他看到裴驚馳又湊到沈令薇身邊,不知道說了什麼,逗得沈令薇再次低頭輕笑。
他心口那股被壓下去的無名火,比剛纔在書房燃燒的還要旺。
多可笑!
他纔是侯府的主人,裡頭是他的兒子,他的院子。
“侯爺?”
陳石頭髮現了他,出聲喚道。
一瞬間,院子裡的喧鬧聲戛然而止。
裴野嚇得趕緊把最後一口生煎包嚥下,結果嗆得流眼淚。
“咳咳……咳咳……”
“三少爺,您慢點。”沈令薇急忙遞上一杯水,輕輕拍打著他的後背。
“小叔?你怎麼來了?”裴驚馳主人似的招呼。
“可用過晚膳了?要不要一起來吃點?”
說著他起身讓位。
一旁,裴瑤和裴朔也起身,讓出身邊的位置。
裴恪雖不知發生了什麼,也學著哥哥姐姐的樣子站起來,連碗裡的蝦都顧不上吃了。
沈令薇就更不用說了,立馬斂去笑意,垂首伺立,安安則小心翼翼地跟在她身邊,有些怯生生的看著裴謹之。
裴謹之:“……”
最終,他收回了原本要跨出去的那隻腳,聲音聽不出起伏:“不必,我隻是過來看看。”
裴驚馳挑眉:“真不吃?沈娘子做的生煎包,可好吃了。”
裴謹之沒說話,他目光在沈令薇身上停留了一瞬。
沈令薇依舊低著頭,腦袋縮著,看不清表情。
裴謹之轉過身,大步離去。
等他走遠後,院子裡彷彿又恢復了先前的喧鬧聲。
“嚇死我了,爹怎麼突然過來了?我還以為他又要罰我呢。”裴野心有慼慼地道。
“誰讓你功課這麼菜?你要有大堂弟一半的水平,不至於這樣。”裴瑤補刀。
……
酒足飯飽,孩子們在院子裡嬉戲玩鬧,沈令薇和銀杏收拾殘局,進了廚房。
她現如今是靜和苑的管事,按理說這種事不用她再親自動手的。
可銀杏這兩日來了小日子,喊肚子疼。
沈令薇便讓她自己煮了點紅糖水先下去歇著,她負責清理鍋碗。
正忙碌時,察覺門口多了道影子。
她回頭看去,卻見裴驚馳不知道什麼時候進了廚房,正倚在門框上,手裡還把玩著安安的小風車。

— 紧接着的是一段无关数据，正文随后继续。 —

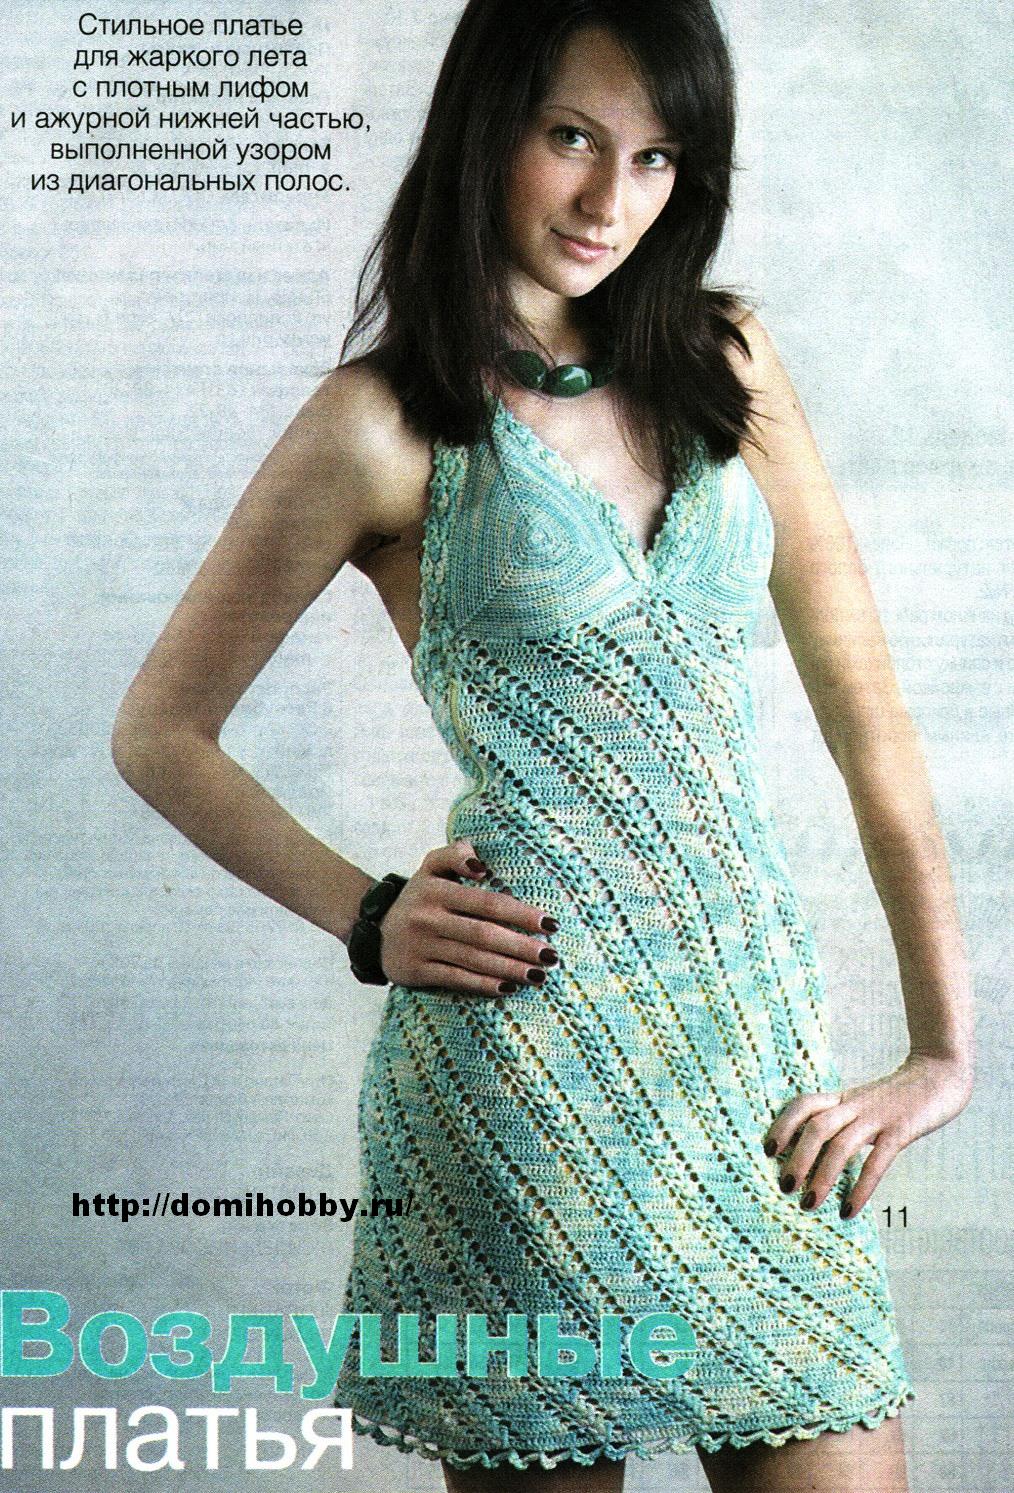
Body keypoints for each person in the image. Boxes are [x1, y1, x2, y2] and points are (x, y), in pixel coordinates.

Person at [111, 1, 974, 1489]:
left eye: (655, 158)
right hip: (522, 1092)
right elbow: (160, 731)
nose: (606, 200)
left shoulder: (726, 363)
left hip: (760, 1084)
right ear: (487, 125)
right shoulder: (383, 423)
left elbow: (873, 727)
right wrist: (370, 915)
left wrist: (943, 1049)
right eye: (571, 136)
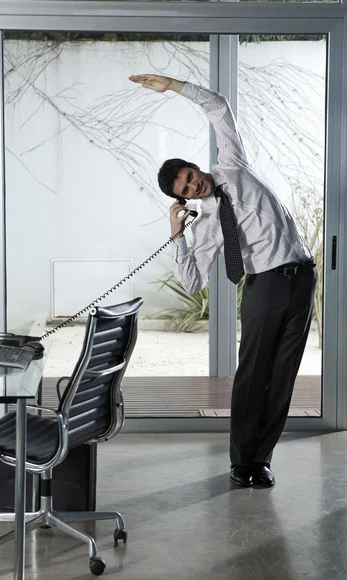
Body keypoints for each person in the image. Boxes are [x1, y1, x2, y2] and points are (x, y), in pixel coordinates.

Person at [129, 73, 317, 488]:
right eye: (186, 190)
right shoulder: (208, 224)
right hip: (263, 288)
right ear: (185, 199)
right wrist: (177, 235)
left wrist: (175, 86)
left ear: (196, 166)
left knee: (284, 375)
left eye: (190, 176)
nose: (194, 185)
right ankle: (241, 461)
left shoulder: (232, 164)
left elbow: (218, 106)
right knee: (253, 376)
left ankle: (262, 460)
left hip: (302, 279)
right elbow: (193, 280)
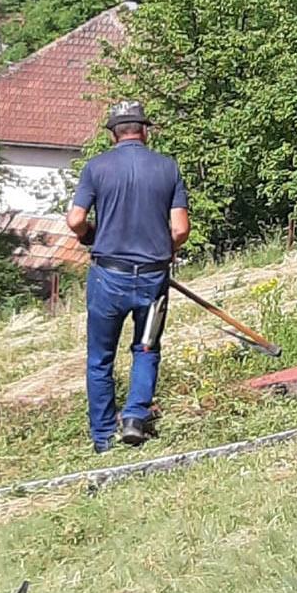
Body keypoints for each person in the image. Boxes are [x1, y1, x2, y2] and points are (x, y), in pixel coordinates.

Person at [65, 101, 191, 453]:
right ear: (144, 130)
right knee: (146, 348)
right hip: (152, 280)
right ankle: (135, 417)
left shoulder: (96, 168)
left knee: (100, 358)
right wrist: (164, 250)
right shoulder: (167, 168)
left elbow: (75, 220)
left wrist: (90, 236)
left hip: (108, 278)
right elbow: (180, 229)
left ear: (113, 133)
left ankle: (104, 438)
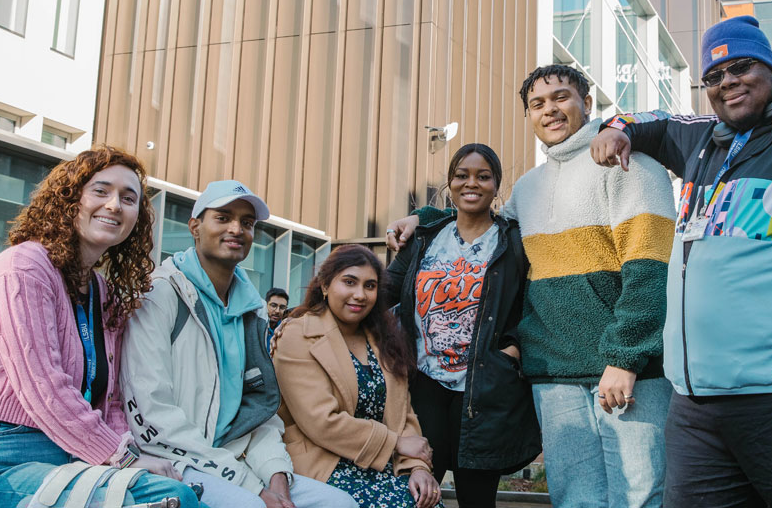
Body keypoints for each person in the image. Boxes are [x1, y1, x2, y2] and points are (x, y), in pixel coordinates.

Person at [588, 14, 772, 505]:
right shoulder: (702, 137)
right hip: (696, 408)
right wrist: (614, 129)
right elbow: (641, 121)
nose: (727, 82)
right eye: (714, 77)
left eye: (742, 67)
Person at [388, 64, 676, 507]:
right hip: (552, 373)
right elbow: (477, 221)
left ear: (587, 102)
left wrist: (626, 358)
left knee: (638, 496)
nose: (550, 110)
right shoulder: (528, 188)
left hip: (626, 371)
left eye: (561, 97)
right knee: (574, 498)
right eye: (537, 104)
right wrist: (422, 218)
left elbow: (649, 273)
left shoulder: (632, 165)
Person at [0, 146, 199, 508]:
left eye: (129, 198)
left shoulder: (102, 291)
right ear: (69, 199)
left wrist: (133, 456)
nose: (114, 205)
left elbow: (109, 403)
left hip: (67, 453)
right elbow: (43, 389)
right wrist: (123, 459)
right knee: (169, 500)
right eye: (101, 191)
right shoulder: (23, 269)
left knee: (188, 495)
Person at [120, 180, 357, 508]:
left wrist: (277, 477)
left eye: (247, 223)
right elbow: (152, 412)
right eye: (223, 217)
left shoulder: (252, 308)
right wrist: (253, 488)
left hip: (238, 460)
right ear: (195, 227)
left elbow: (258, 410)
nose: (236, 228)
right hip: (174, 461)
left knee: (339, 505)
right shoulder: (160, 294)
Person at [386, 144, 541, 507]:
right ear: (450, 183)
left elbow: (534, 304)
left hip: (484, 385)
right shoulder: (424, 238)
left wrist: (513, 350)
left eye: (483, 176)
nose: (472, 183)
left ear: (496, 185)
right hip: (424, 382)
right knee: (417, 490)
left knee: (476, 497)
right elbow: (384, 291)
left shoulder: (514, 241)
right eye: (462, 175)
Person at [272, 245, 443, 508]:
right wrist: (397, 444)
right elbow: (321, 421)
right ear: (326, 286)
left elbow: (403, 414)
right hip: (325, 464)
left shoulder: (382, 338)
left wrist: (417, 468)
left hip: (384, 465)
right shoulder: (298, 335)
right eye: (349, 282)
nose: (360, 295)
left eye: (370, 285)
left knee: (426, 501)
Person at [266, 287, 291, 352]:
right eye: (273, 305)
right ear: (266, 305)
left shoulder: (286, 329)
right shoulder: (256, 328)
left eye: (282, 307)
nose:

“大公子?”沈令薇有些詫異,忙在圍裙上擦了擦手,“此地油汙重。”
裴驚馳沒動,無所謂道:“怕什麼,我這沒有那些虛頭巴腦的講究,打仗的時候,茅坑都藏過。”
沈令薇擦手的動作一頓,抬頭看著眼前的男人。內心一時間震蕩。
有些說不上來的感覺。
她沒經歷過戰爭,可此刻從他這漫不經心的話裡聽來,戰爭的殘酷彷彿具象化。
她忽然覺得,眼前這個人,和那些高高在上的世家公子,不太一樣。
她擦了擦手,認真地看著他:“大公子。”
裴驚馳挑眉:“嗯?”
“大周有您這樣的將軍,是百姓的福氣。”
她聲音很輕,也很認真,“奴婢雖然不懂打仗的事,但也知道,邊關苦寒,刀劍無眼。您在前頭拚命,後頭的百姓才能過上安穩日子。”
裴驚馳愣了一下,手裡的小風車也不轉了。
沈令薇朝他福了福身:“奴婢替大周的百姓,謝謝大公子。”
裴驚馳眼底笑意更深,嘴角上揚,猛地向前跨出幾步,原本就侷促的空間,瞬間被他高大的身影完全侵佔。
“怎麼?這就感動了?”
他微微低頭,酒氣噴灑在沈令薇敏感的耳廓上,激得她一陣戰慄。
他將沈令薇圈禁在灶台間,語氣魅惑又充滿挑逗。
“沈娘子這聲謝謝,也太虛了些。”
“那你可知,當初我在雪地裡快要凍死的時候,心裡想的是什麼嗎?”
沈令薇礙於這個姿勢,心跳得像擂鼓,鼻息間全是他霸道的氣息,腦子裡也亂了一拍,“什、什麼?”
裴驚馳將薄唇貼在她耳根邊,說了句暗示性十足的混賬話。